**EXERCISE A**
Reproduce verbatim the part of the forum thread that runs from "(confidence,confidence,2)" up to and including "file ? Please advise.".

Reputation: 940
I have performed an inner join on two tables. However, I am unable to perform the summation on one of the cloumns:
Queries performed:
sample1 = load '/user/tweets/samples.csv' using PigStorage AS (line:chararray);
words = FOREACH sample1 GENERATE FLATTEN(TOKENIZE(REPLACE(LOWER(TRIM(line)),'[\\p{Punct},\\p{Cntrl}]',''))) AS word
newinnerjoin = join words by word, wordlexion by lexword;
Below is the output of the table: newinnerjoin
(important,important,2)
(irritated,irritated,-3)
(promoting,promoting,1)
(promoting,promoting,1)
(appreciate,appreciate,2)
(confidence,confidence,2)
I want to perform the aggregation on column 3 of the inner join results. So, I would like the sum to be calculated as 2 + -3 + 1 + 1 + 2 + 2 = 5 IS there a way i can do without storing the inner join results in csv file ? Please advise.
Thanks
Upvotes: 1
Views: 107
Reputation: 4724
Can you add the below 3 lines of code and let me know the result?.
A = GROUP newinnerjoin ALL;
B = FOREACH A GENERATE SUM(newinnerjoin.$2);
DUMP B;
Upvotes: 1

**SOURCE MATERIAL**
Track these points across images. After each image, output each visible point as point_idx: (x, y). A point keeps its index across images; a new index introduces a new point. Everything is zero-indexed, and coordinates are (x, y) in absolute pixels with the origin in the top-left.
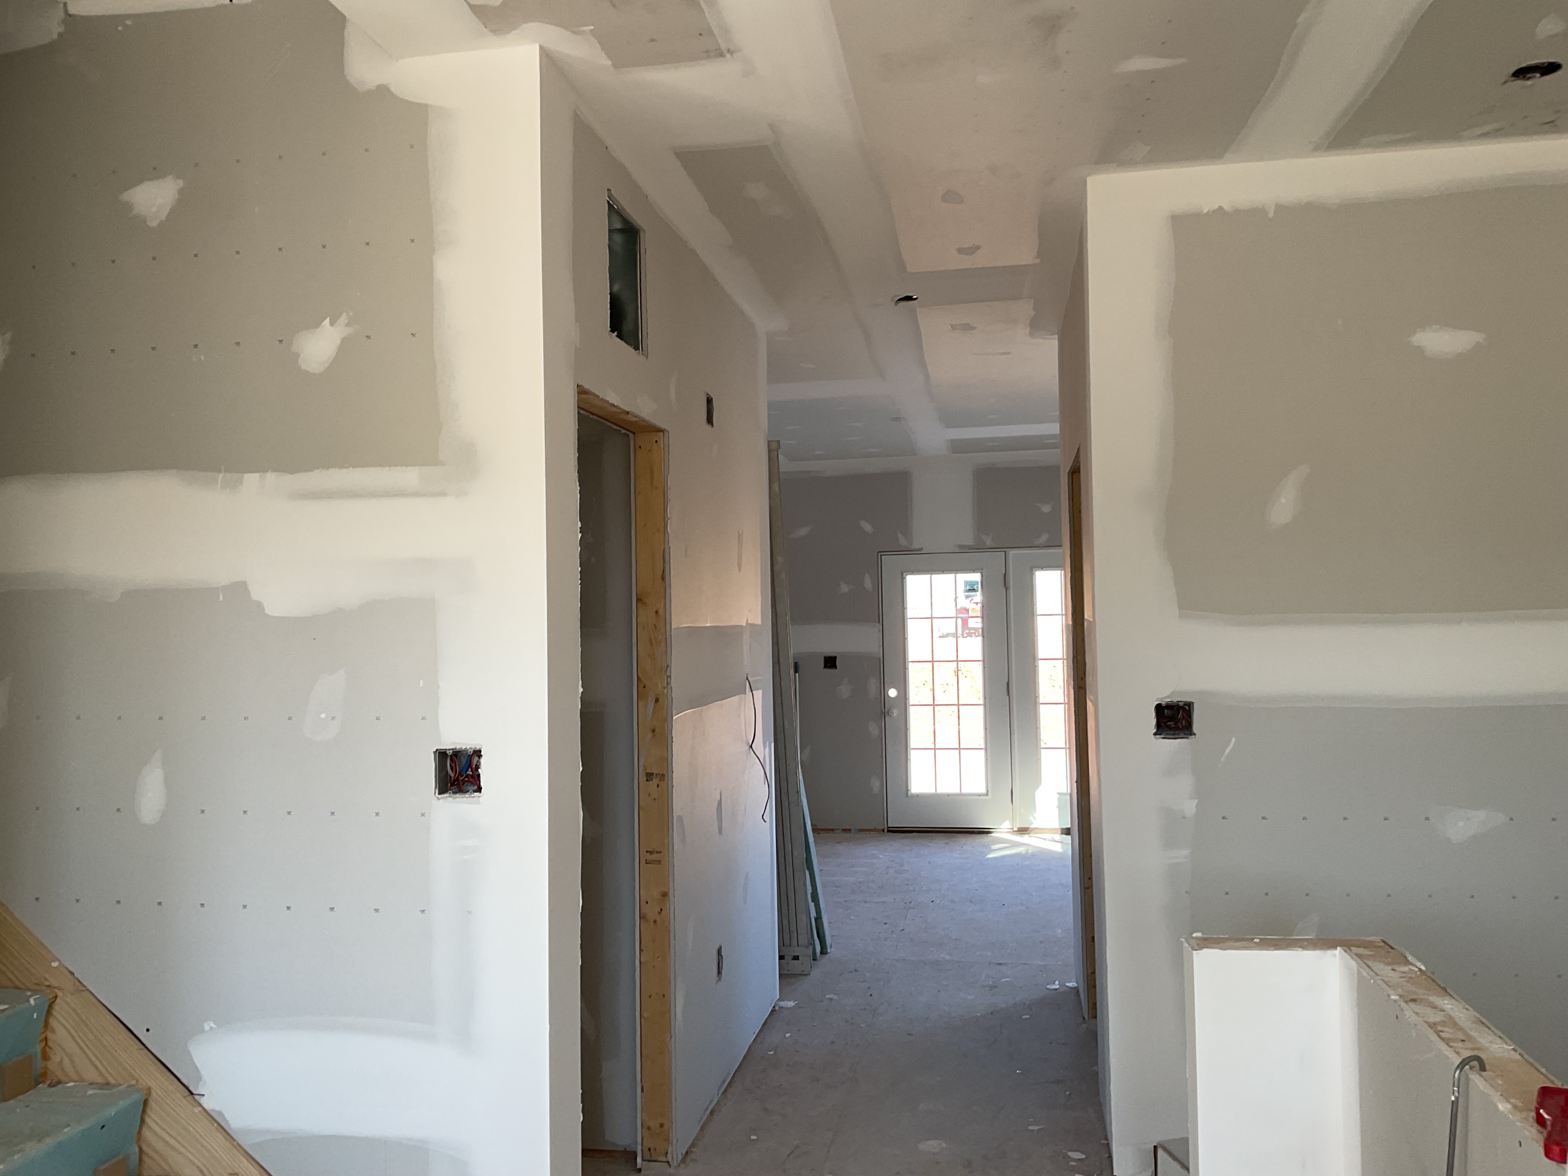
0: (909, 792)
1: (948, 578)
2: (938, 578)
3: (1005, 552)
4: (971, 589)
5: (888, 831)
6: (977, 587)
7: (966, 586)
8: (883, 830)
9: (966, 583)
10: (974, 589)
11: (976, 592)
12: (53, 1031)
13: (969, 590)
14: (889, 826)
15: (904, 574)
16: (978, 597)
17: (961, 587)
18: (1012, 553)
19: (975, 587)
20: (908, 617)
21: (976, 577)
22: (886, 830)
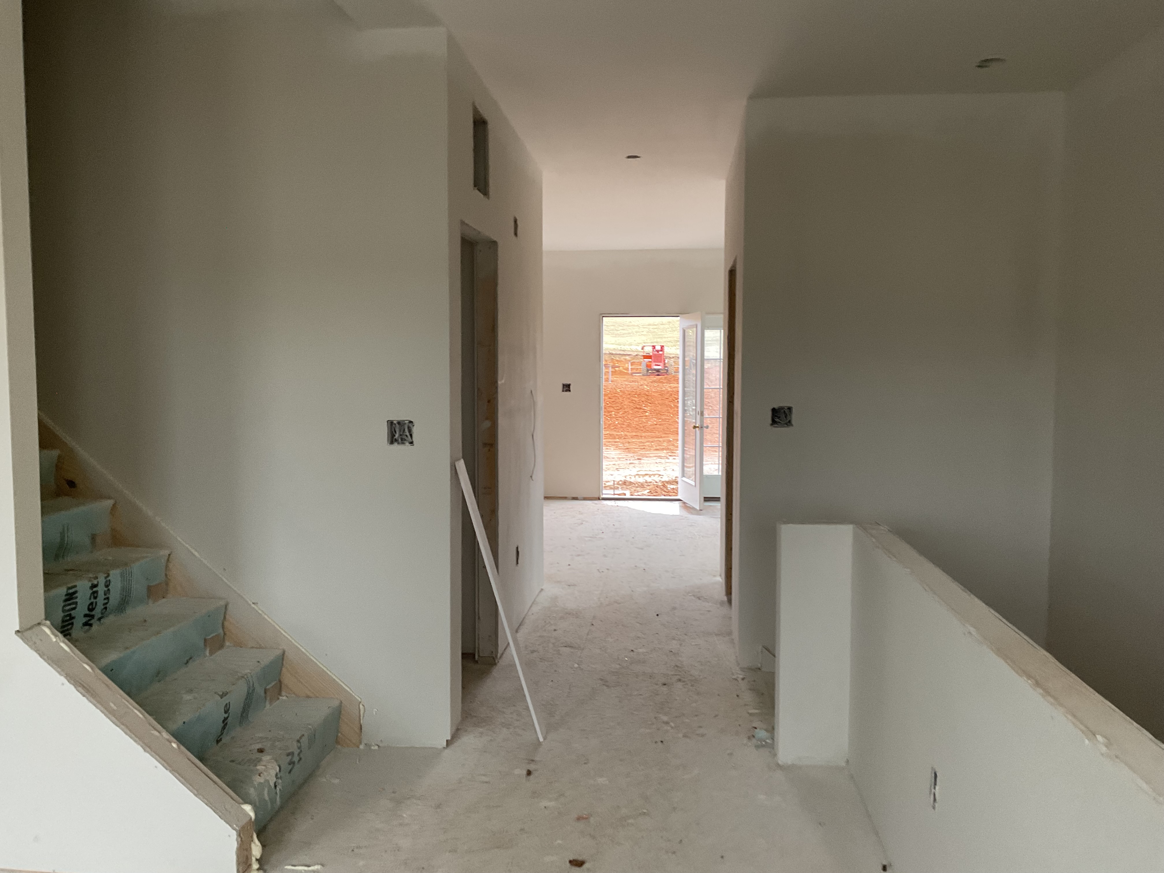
12: (171, 571)
22: (600, 498)
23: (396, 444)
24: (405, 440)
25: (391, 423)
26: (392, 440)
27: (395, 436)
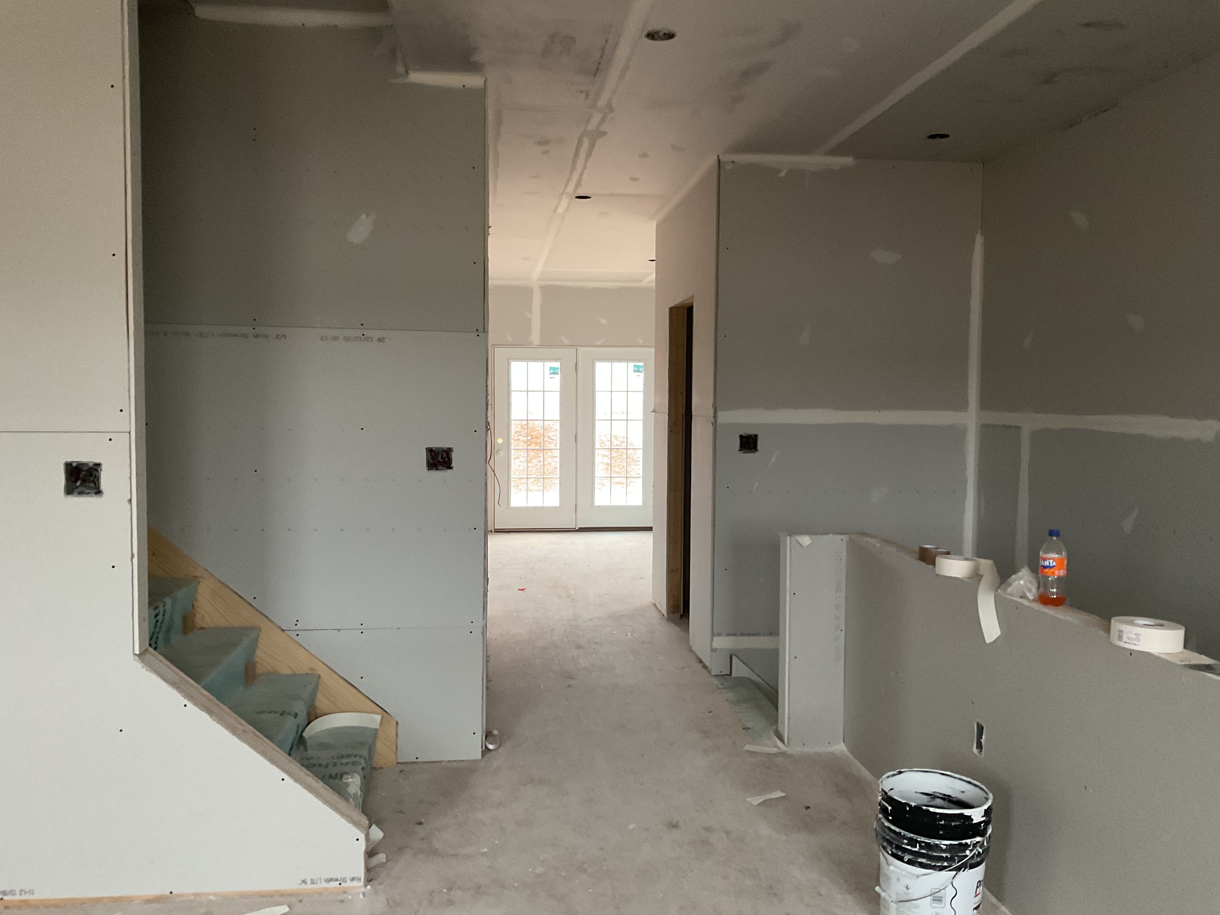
0: (509, 506)
1: (540, 364)
2: (532, 364)
3: (576, 348)
4: (554, 371)
5: (495, 532)
6: (558, 371)
7: (550, 370)
8: (491, 531)
9: (551, 368)
10: (556, 373)
11: (557, 374)
13: (553, 373)
14: (496, 528)
15: (510, 361)
16: (558, 378)
17: (547, 371)
18: (581, 349)
19: (556, 371)
20: (512, 390)
21: (557, 365)
22: (493, 531)
23: (434, 470)
24: (444, 466)
25: (430, 451)
26: (431, 467)
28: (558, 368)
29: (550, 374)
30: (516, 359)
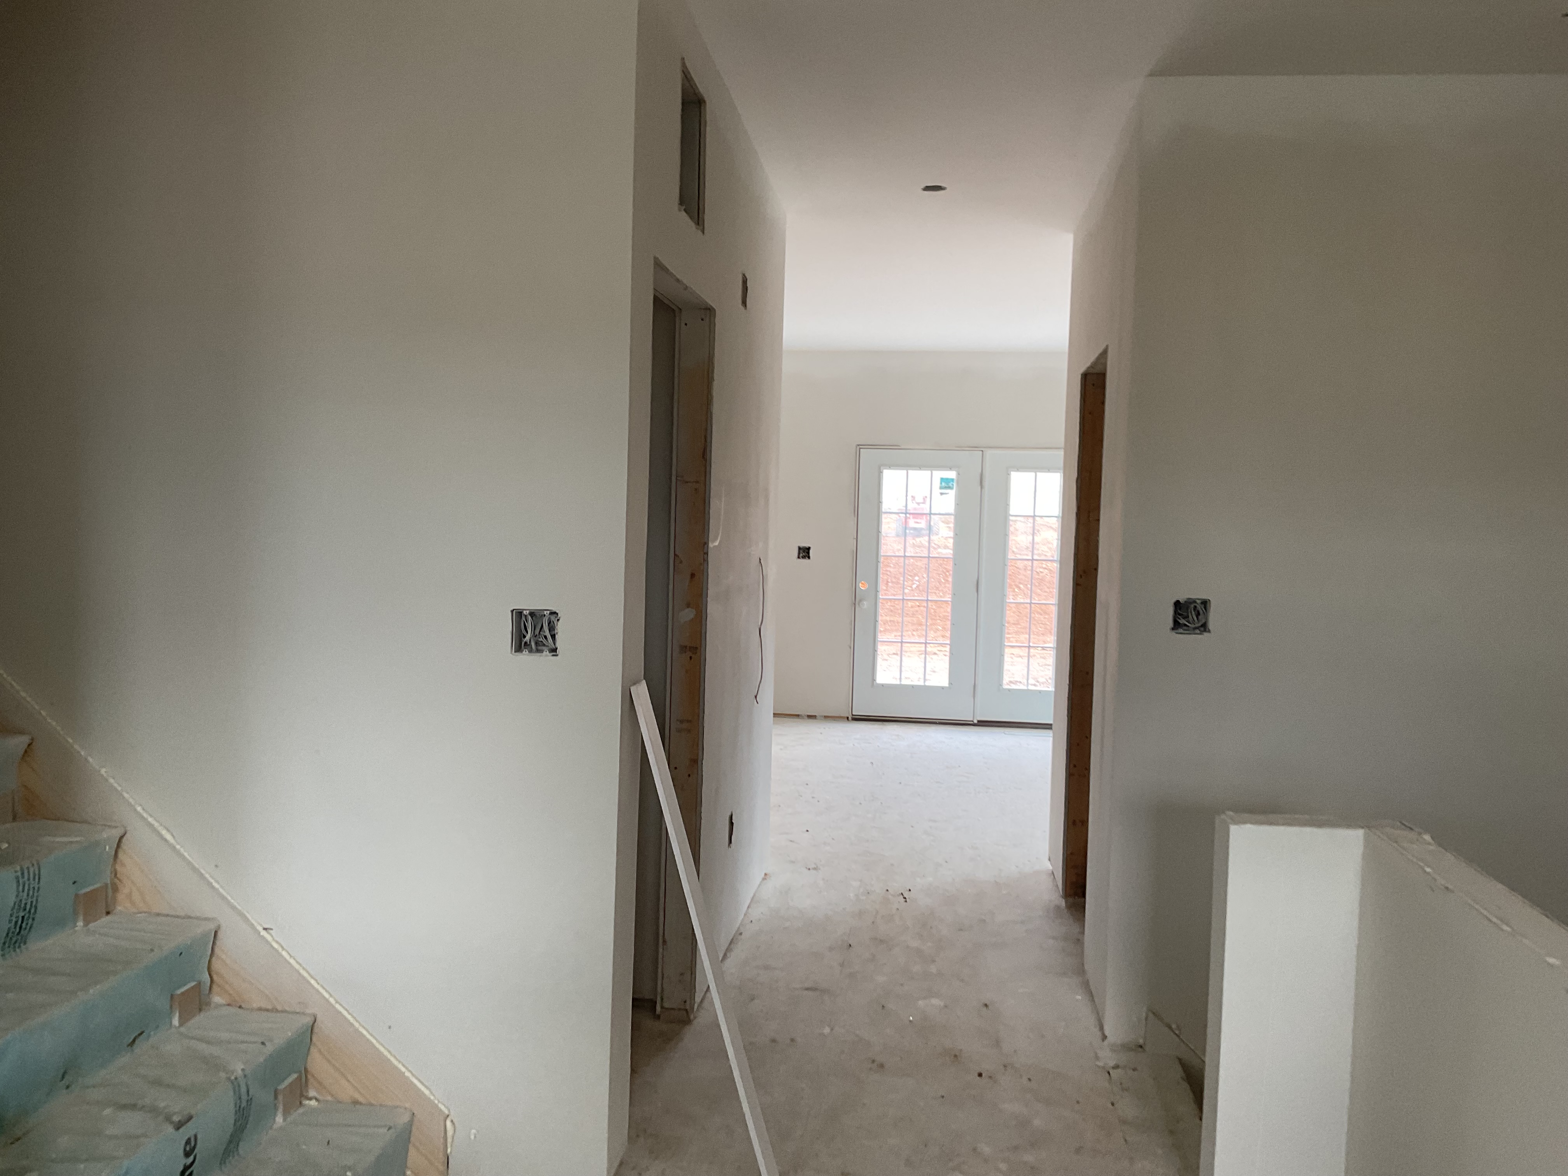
0: (875, 682)
1: (926, 474)
2: (914, 474)
3: (982, 451)
5: (853, 719)
6: (953, 485)
7: (941, 483)
8: (848, 718)
9: (942, 479)
10: (949, 487)
11: (951, 489)
12: (123, 865)
13: (945, 487)
14: (854, 714)
15: (882, 468)
16: (952, 494)
17: (937, 483)
18: (989, 453)
19: (950, 485)
20: (883, 511)
21: (952, 474)
22: (850, 718)
23: (526, 652)
24: (544, 645)
25: (518, 614)
26: (520, 645)
27: (525, 637)
28: (952, 480)
29: (941, 488)
30: (890, 466)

**EXERCISE B**
Quote the records verbatim, from the line with "23: (396, 444)" up to and including the last line of the records, and leave the pictures out.

**REPLY A**
(confidence,confidence,2)
I want to perform the aggregation on column 3 of the inner join results. So, I would like the sum to be calculated as 2 + -3 + 1 + 1 + 2 + 2 = 5 IS there a way i can do without storing the inner join results in csv file ? Please advise.

**REPLY B**
23: (396, 444)
24: (405, 440)
25: (391, 423)
26: (392, 440)
27: (395, 436)
0: (509, 506)
1: (540, 364)
2: (532, 364)
3: (576, 348)
4: (554, 371)
5: (495, 532)
6: (558, 371)
7: (550, 370)
8: (491, 531)
9: (551, 368)
10: (556, 373)
11: (557, 374)
13: (553, 373)
14: (496, 528)
15: (510, 361)
16: (558, 378)
17: (547, 371)
18: (581, 349)
19: (556, 371)
20: (512, 390)
21: (557, 365)
22: (493, 531)
23: (434, 470)
24: (444, 466)
25: (430, 451)
26: (431, 467)
28: (558, 368)
29: (550, 374)
30: (516, 359)
0: (875, 682)
1: (926, 474)
2: (914, 474)
3: (982, 451)
5: (853, 719)
6: (953, 485)
7: (941, 483)
8: (848, 718)
9: (942, 479)
10: (949, 487)
11: (951, 489)
12: (123, 865)
13: (945, 487)
14: (854, 714)
15: (882, 468)
16: (952, 494)
17: (937, 483)
18: (989, 453)
19: (950, 485)
20: (883, 511)
21: (952, 474)
22: (850, 718)
23: (526, 652)
24: (544, 645)
25: (518, 614)
26: (520, 645)
27: (525, 637)
28: (952, 480)
29: (941, 488)
30: (890, 466)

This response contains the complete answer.